The mom of the toddlers was a good sport about it. She was young and pretty, and she got all gooey and did the requisite oh, my God, you’re right, that’s, like, incredible, they really do look just alike, that’s so totally wild when she looked at Aunt Rosa’s photos. Her eyes got misty, her voice got froggy, and then, oh horrors, she said the words Miles had been dreading. “Would you like to hold them?”
Oh, fuck him. He tried not to clap his brow and curse the day.
Of course, Zia Rosa’s reply was along the lines of is a bean green, does the pope shit in the woods, yada yada. She cooed and tickled and pinched, and told the mom her convoluted story of why she’d concluded that Eamon needed the bouncy chair and Helena needed the foam wedgies, which sparked off the mom’s story of how she needed mesh crib covers to keep the twins in their cribs at night. That sparked tales of Bruno’s adventuresome babyhood, which was a well with no bottom.
The young mom’s husband exchanged can-you-believe-thisshit glances with Miles a
s the minutes ticked by, and then wandered off, clearly bored out of his mind, leaving Miles to his solitary fate. Thanks, dude. He appreciated the solidarity. Zia Rosa and the mom ranged over a broad array of baby-themed topics and had settled enthusiastically into the benefits of pure lanolin for cracked nipples, ooh, tasty, when the little girl started to squawk. Which necessitated pulling out yogurt, Goldfish crackers, a binkie, in their efforts to comfort her. Meanwhile, the other twin, released from his bonds, wandered off to wreak mayhem in the baby food aisle. After some ominous crashing, Zia Rosa fluttered her hand at him. “Miles, go watch over that bimbo,” she commanded.
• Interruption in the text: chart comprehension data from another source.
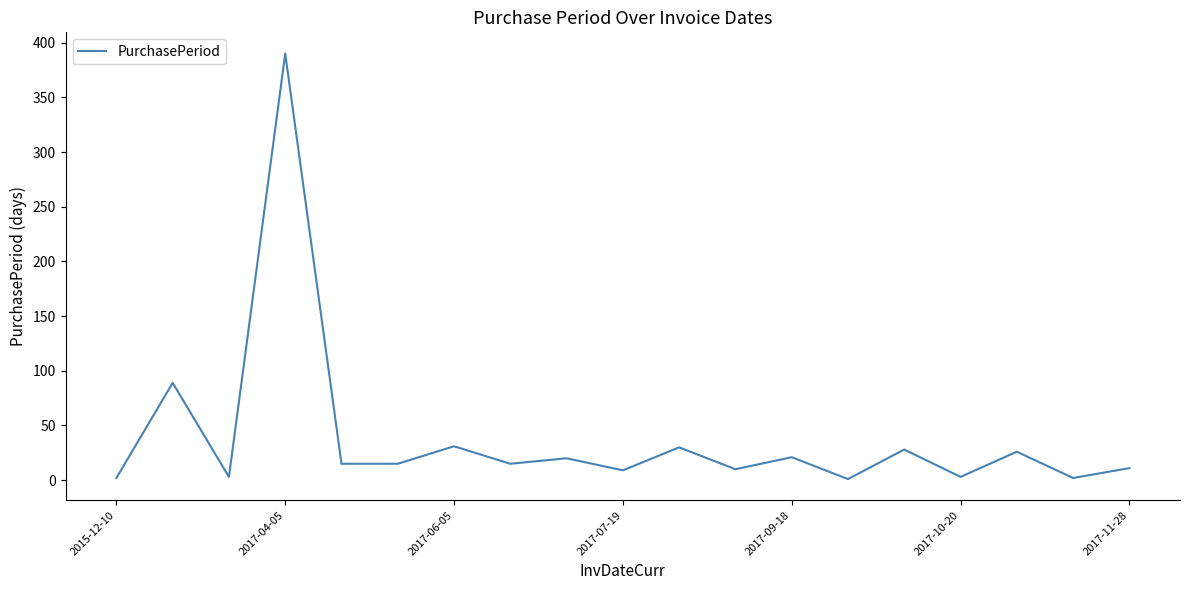

What is the difference between the maximum and minimum values?

389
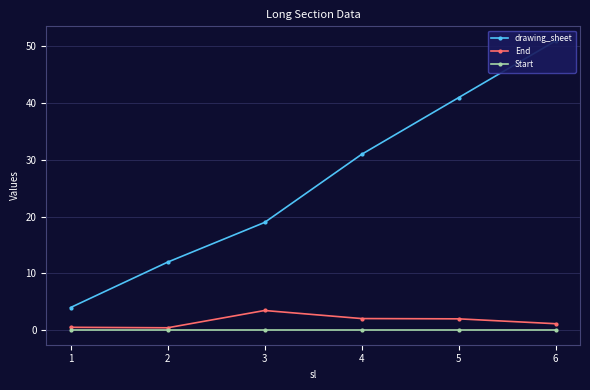

What is the total value across all series at 4?

33.1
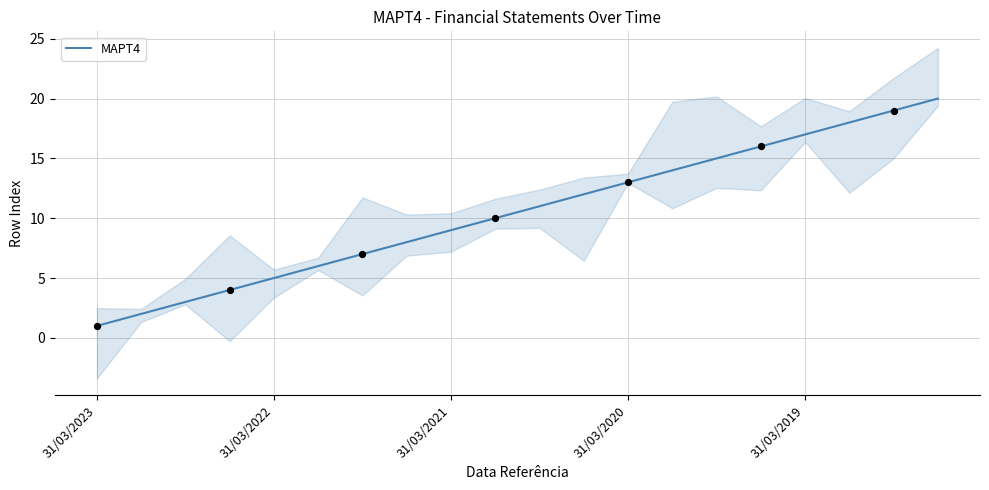

What is the ratio of the value at 8 to the value at 5?

1.5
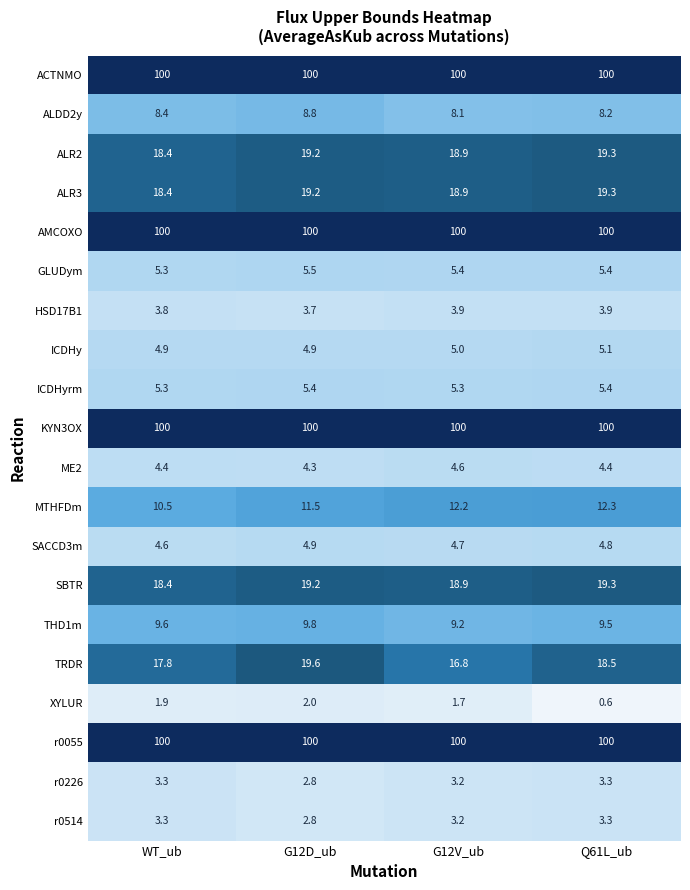

What is the minimum value for ALR3?

18.4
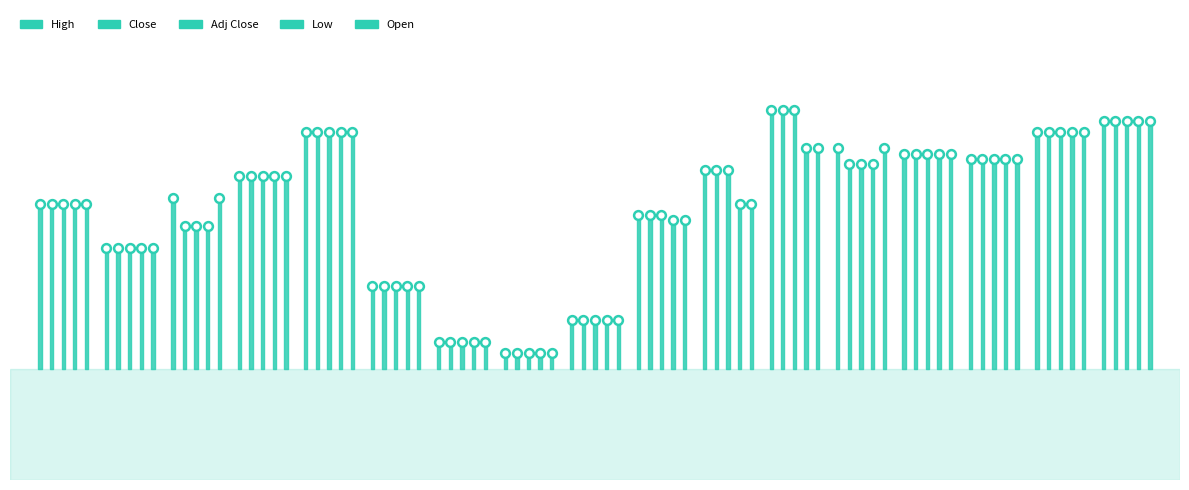

What are all the series names shown in the legend?

High, Close, Adj Close, Low, Open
So off he went, chasing the little monster through the formula aisle. Trying to explain that the lactose-free baby formula was not meant to be used for a soccer ball. The kid laughed in his face. A store employee came along just as the box burst open and released its cloud of white dust. The woman started shrilly lecturing Miles, like he was the dad, and where the fuck had the kid’s real dad disappeared to? Hello? Anyone? In the meantime, Zia Rosa and the mom discovered that the little girl’s problem was a poopy diaper. Evidently a two-woman job.
Jesus, he was glad Cindy was in no rush to procreate. He loved the little McCloud hellions, every last one of them, but he also loved getting into his truck and driving away, stereo blasting. Free at last.
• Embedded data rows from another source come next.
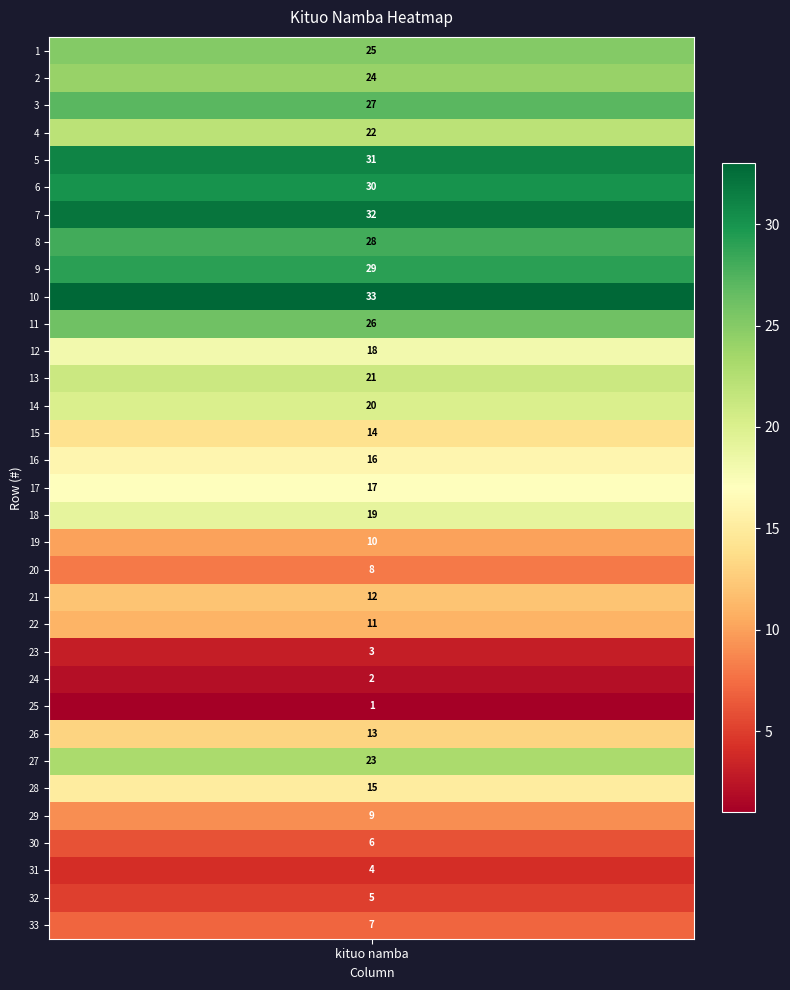

What is the ratio of the value at 19 to the value at 15?

0.7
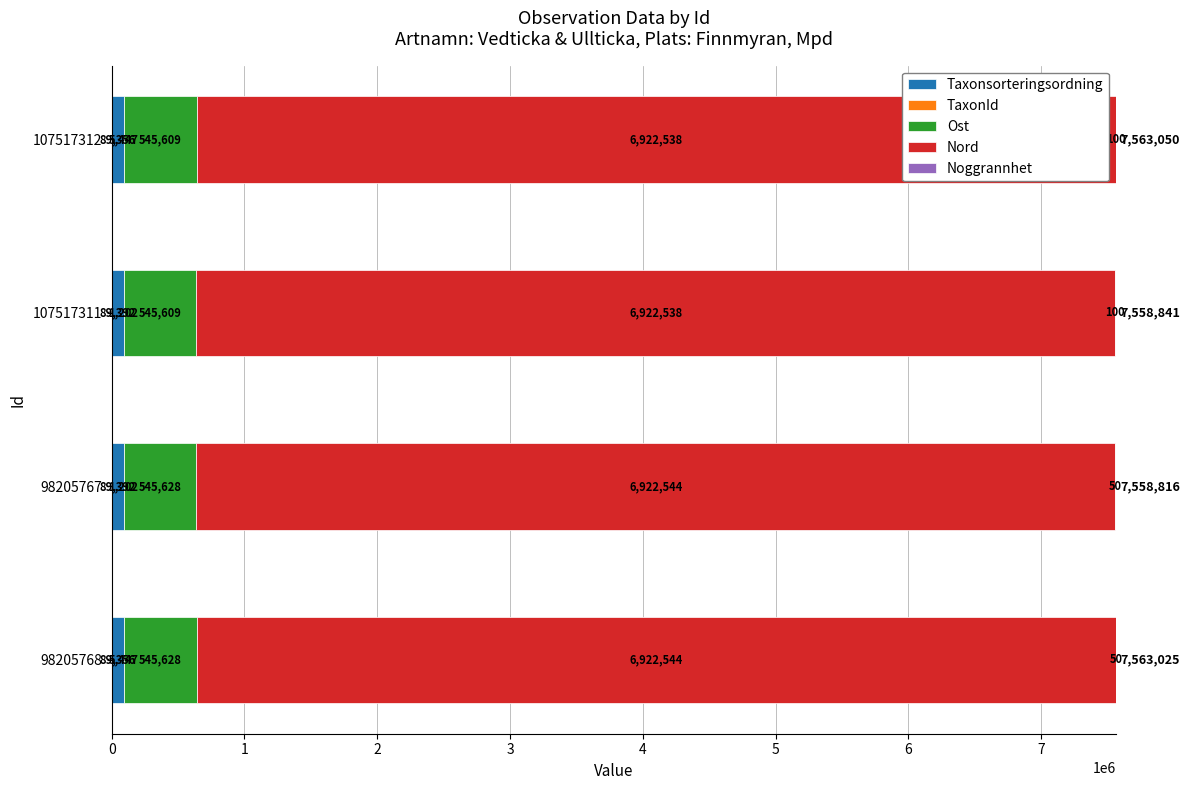

What is the maximum value for Taxonsorteringsordning?

89392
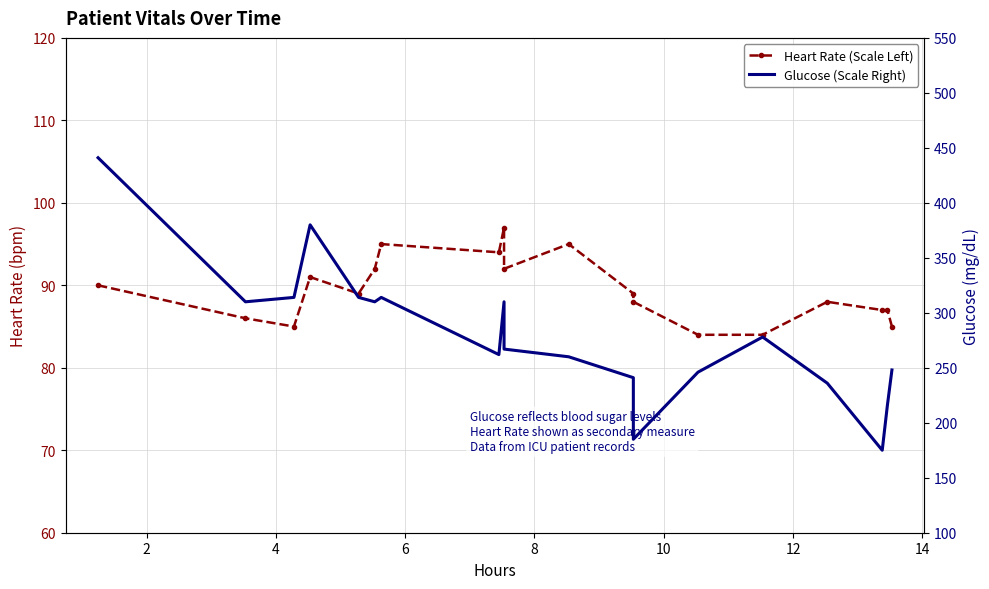

True or false: Glucose (Scale Right) and Heart Rate (Scale Left) cross at least once.

False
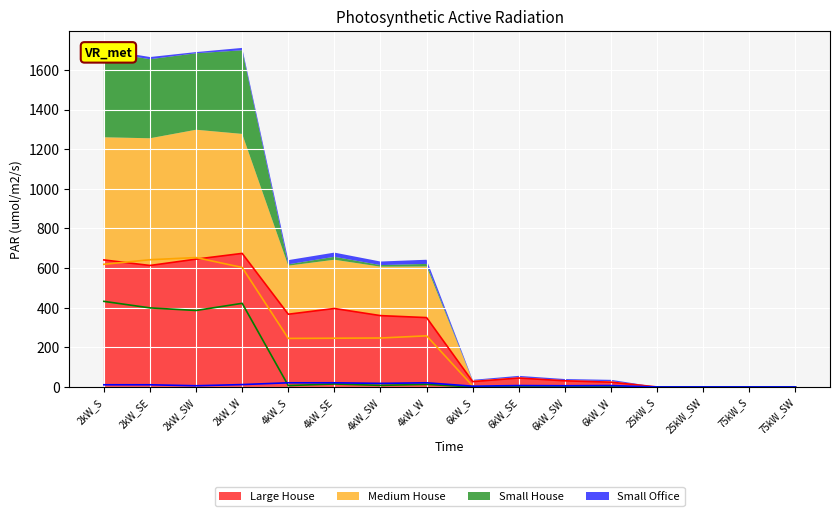

Where is Medium House nearest to the value 326?

4kW_W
Finally the mom came to rescue her son. She turned to Zia Rosa to start the “great to chat with you” part of the conversation, and “thanks for the tip about the amazing flushable swippie wippie soggy-wipes for poopy butts,” or whatever they were gabbing on about. At last, they broke free and headed for the checkout line. Yes. Heavenly choruses swelled. Light broke through the cloud-choked sky.
Miles shoved the loaded cart doggedly through the parking lot. Zia Rosa was fiercely supervising the loading of her baby booty into the back when a shout rang out. “Hey! Excuse me!”